Segment Start: LISTED RECORDS

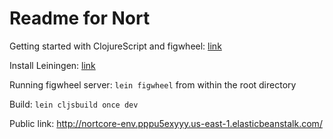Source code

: Readme for Nort
================

Getting started with ClojureScript and figwheel: [link](https://github.com/bhauman/lein-figwheel/wiki/Quick-Start)

Install Leiningen: [link](https://leiningen.org/)


Running figwheel server: `lein figwheel` from within the root directory

Build: `lein cljsbuild once dev`

Public link: http://nortcore-env.pppu5exyyy.us-east-1.elasticbeanstalk.com/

Segment End: LISTED RECORDS

_WHAT YOU HAVE TO DO_
Could you quote, exactly as they appear, the line containing "Readme for Nort" and every line after it to the end of the records above?

_RESULT OF THIS EXERCISE_
: Readme for Nort
================

Getting started with ClojureScript and figwheel: [link](https://github.com/bhauman/lein-figwheel/wiki/Quick-Start)

Install Leiningen: [link](https://leiningen.org/)


Running figwheel server: `lein figwheel` from within the root directory

Build: `lein cljsbuild once dev`

Public link: http://nortcore-env.pppu5exyyy.us-east-1.elasticbeanstalk.com/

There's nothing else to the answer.